Но когда мне исполнилось двенадцать, мир вокруг изменился. Как-то вечером папа пришел с работы и, сидя за чаем в своей измятой домашней кофте, смиренно слушал рассказ мамы о том, что она весь день ждала мастера, который починил бы прохудившуюся крышу в кладовке рядом с кухней, что я опять порвал в школе брюки и что миссис Фицджеральд звонила и предупредила, что не сможет прийти в четверг на партию в бридж. Папа сидел неподвижно и слушал молча. Горел ли уже тогда в его глазах новый огонь? За прошедшие годы я много раз твердил себе, что да, горел и что я его видел. В самом деле, не могло же все быть так просто и так обыденно, как это вспоминается мне сейчас: вот папа выпил вторую чашку чая с молоком, вот он доел фруктовый пирог и сказал:
– Бетти, я буду рисовать.
Сначала мама, конечно, его не поняла. Она подумала – он будет рисовать сегодня вечером, поэтому ответила: «Прекрасно, Уильям», – и добавила, что сама уберет со стола, а он пусть переоденется и приготовит все необходимое.
– Нет, – ответил папа тихо, но твердо, как говорил всегда, отчего его слова казались больше, весомее, чем он сам. Можно было подумать, что их значимость напрямую связана с его видимой хрупкостью и худобой, словно он сам был одним сплошным мозгом. – Нет, – повторил он. – Я больше не буду ходить в офис. С этим покончено.
Миниатюрная, подвижная, с быстрыми карими глазами мама к этому моменту уже поднялась и повязывала фартук, собираясь мыть посуду. На мгновение она замерла и поглядела на него, словно стараясь лучше понять сказанное, но уже через секунду сорвалась с места и со скоростью молнии пересекла кухню. Схватив меня за плечо – пожалуй, чересчур сильно, хотя она, конечно, не хотела причинить мне боль, – мама вытащила меня из-за стола и велела идти готовить уроки. Переполненный ее не нашедшей выхода яростью, я послушно вышел в прохладную полутьму прихожей и поднялся по лестнице ступенек на шесть, чувствуя, как приливает к плечу кровь и как заранее болит будущий синяк – первый след вторжения Бога в нашу жизнь. Ощупывая прореху на коленке школьных брюк, я снова и снова соединял и разглаживал обтрепанные края, словно надеясь восстановить целостность ткани. Наконец я оставил это бесполезное занятие и, опустившись на ступеньку, подпер голову кулаками и стал прислушиваться к тому, как катится к концу последний день моего детства.
– Я буду заниматься только живописью, – услышал я голос отца.
Потом наступила долгая пауза – потрясенное молчание, тишина после неожиданного удара. Со своего места на ступеньках я видел в приоткрытую дверь ошеломленное лицо матери, ее мечущиеся в панике глаза. Казалось, вся ее энергия внезапно оказалась заперта в тесном пространстве, завязана узлом, пока…
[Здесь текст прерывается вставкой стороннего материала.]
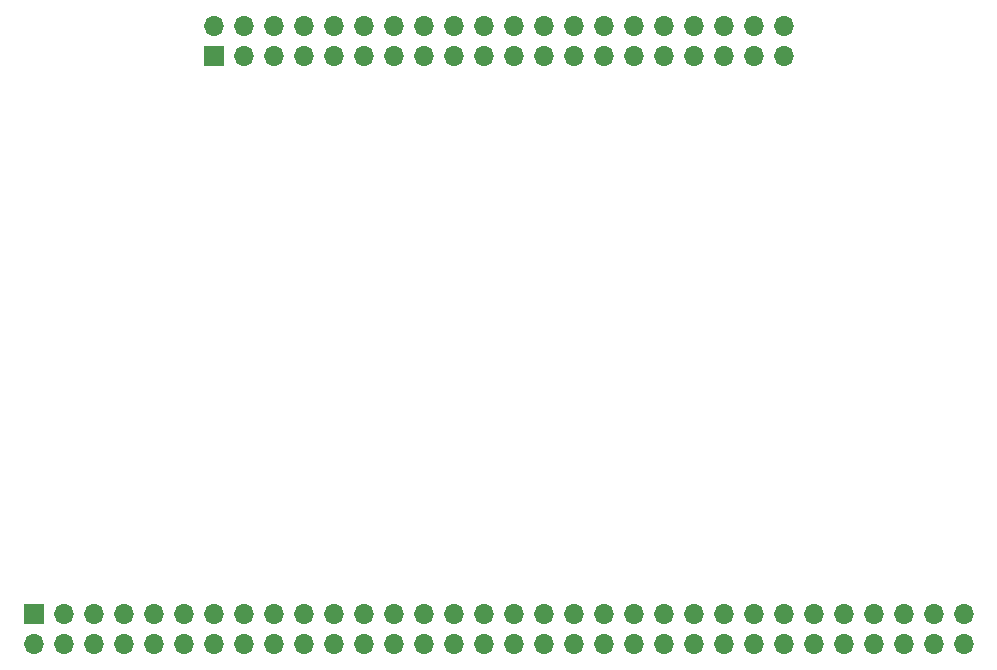
<source format=gbr>
%TF.GenerationSoftware,KiCad,Pcbnew,8.0.5*%
%TF.CreationDate,2024-10-04T15:35:42-04:00*%
%TF.ProjectId,TS 2068 Adapter,54532032-3036-4382-9041-646170746572,rev?*%
%TF.SameCoordinates,Original*%
%TF.FileFunction,Soldermask,Top*%
%TF.FilePolarity,Negative*%
%FSLAX46Y46*%
G04 Gerber Fmt 4.6, Leading zero omitted, Abs format (unit mm)*
G04 Created by KiCad (PCBNEW 8.0.5) date 2024-10-04 15:35:42*
%MOMM*%
%LPD*%
G01*
G04 APERTURE LIST*
%ADD10R,1.700000X1.700000*%
%ADD11O,1.700000X1.700000*%
G04 APERTURE END LIST*
D10*
%TO.C,J1*%
X77724000Y-97536000D03*
D11*
X77724000Y-94996000D03*
X80264000Y-97536000D03*
X80264000Y-94996000D03*
X82804000Y-97536000D03*
X82804000Y-94996000D03*
X85344000Y-97536000D03*
X85344000Y-94996000D03*
X87884000Y-97536000D03*
X87884000Y-94996000D03*
X90424000Y-97536000D03*
X90424000Y-94996000D03*
X92964000Y-97536000D03*
X92964000Y-94996000D03*
X95504000Y-97536000D03*
X95504000Y-94996000D03*
X98044000Y-97536000D03*
X98044000Y-94996000D03*
X100584000Y-97536000D03*
X100584000Y-94996000D03*
X103124000Y-97536000D03*
X103124000Y-94996000D03*
X105664000Y-97536000D03*
X105664000Y-94996000D03*
X108204000Y-97536000D03*
X108204000Y-94996000D03*
X110744000Y-97536000D03*
X110744000Y-94996000D03*
X113284000Y-97536000D03*
X113284000Y-94996000D03*
X115824000Y-97536000D03*
X115824000Y-94996000D03*
X118364000Y-97536000D03*
X118364000Y-94996000D03*
X120904000Y-97536000D03*
X120904000Y-94996000D03*
X123444000Y-97536000D03*
X123444000Y-94996000D03*
X125984000Y-97536000D03*
X125984000Y-94996000D03*
%TD*%
D10*
%TO.C,U1*%
X62484000Y-144780000D03*
D11*
X62484000Y-147320000D03*
X65024000Y-144780000D03*
X65024000Y-147320000D03*
X67564000Y-144780000D03*
X67564000Y-147320000D03*
X70104000Y-144780000D03*
X70104000Y-147320000D03*
X72644000Y-144780000D03*
X72644000Y-147320000D03*
X75184000Y-144780000D03*
X75184000Y-147320000D03*
X77724000Y-144780000D03*
X77724000Y-147320000D03*
X80264000Y-144780000D03*
X80264000Y-147320000D03*
X82804000Y-144780000D03*
X82804000Y-147320000D03*
X85344000Y-144780000D03*
X85344000Y-147320000D03*
X87884000Y-144780000D03*
X87884000Y-147320000D03*
X90424000Y-144780000D03*
X90424000Y-147320000D03*
X92964000Y-144780000D03*
X92964000Y-147320000D03*
X95504000Y-144780000D03*
X95504000Y-147320000D03*
X98044000Y-144780000D03*
X98044000Y-147320000D03*
X100584000Y-144780000D03*
X100584000Y-147320000D03*
X103124000Y-144780000D03*
X103124000Y-147320000D03*
X105664000Y-144780000D03*
X105664000Y-147320000D03*
X108204000Y-144780000D03*
X108204000Y-147320000D03*
X110744000Y-144780000D03*
X110744000Y-147320000D03*
X113284000Y-144780000D03*
X113284000Y-147320000D03*
X115824000Y-144780000D03*
X115824000Y-147320000D03*
X118364000Y-144780000D03*
X118364000Y-147320000D03*
X120904000Y-144780000D03*
X120904000Y-147320000D03*
X123444000Y-144780000D03*
X123444000Y-147320000D03*
X125984000Y-144780000D03*
X125984000Y-147320000D03*
X128524000Y-144780000D03*
X128524000Y-147320000D03*
X131064000Y-144780000D03*
X131064000Y-147320000D03*
X133604000Y-144780000D03*
X133604000Y-147320000D03*
X136144000Y-144780000D03*
X136144000Y-147320000D03*
X138684000Y-144780000D03*
X138684000Y-147320000D03*
X141224000Y-144780000D03*
X141224000Y-147320000D03*
%TD*%
M02*

</source>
– Ты шутишь, Уильям. Скажи, что ты шутишь! Не может быть, чтобы ты на самом деле решил…
– Я буду продавать картины. И я уже продал нашу машину.
Последовала еще одна пауза, короткая тишина, словно в ружье вкладывали патрон.
– Когда?.. Зачем?.. Как ты мог просто взять и… Нет, ты все-таки шутишь!
– Я говорю совершенно серьезно, Бетти.
– Я тебе не верю. Как ты…
Мама снова замолчала. Быть может, она даже присела – мне уже не было ее видно. Когда мама снова заговорила, ее голос звучал резко и хрипло, словно у нее в горле застряло битое стекло. Или слезы.
– Господи, Уильям… Так не бывает! Я хочу сказать, обычно люди не заявляют ни с того ни с сего – я, мол, больше не буду ходить на работу… Ну скажи же – ты вовсе не это имел в виду!
Папа ничего не ответил. Он изо всех сил удерживал слова в своей узкой худой груди и только низко склонил голову, подперев лоб ладонью. Мамин голос тем временем звучал все громче, все пронзительнее:
– А меня ты не спросил? Я, кажется, тоже имею право голоса!.. Кроме того, у нас есть сын – ты о нем подумал? Не можешь же ты просто взять и…
– Я должен. – Папа поднял голову. Эти его слова обрушились на нашу жизнь как смерть ребенка, о которой никогда не говорят прямо. А еще через мгновение он добавил так тихо, что впоследствии, когда, прочтя вечерние молитвы, я лежал в полутьме спальни и смотрел на залитые бледным золотом ночных фонарей занавески, мне пришлось долго убеждать себя в том, что эти слова мне не послышались:
– Я должен, Бетти. Так велел мне Бог.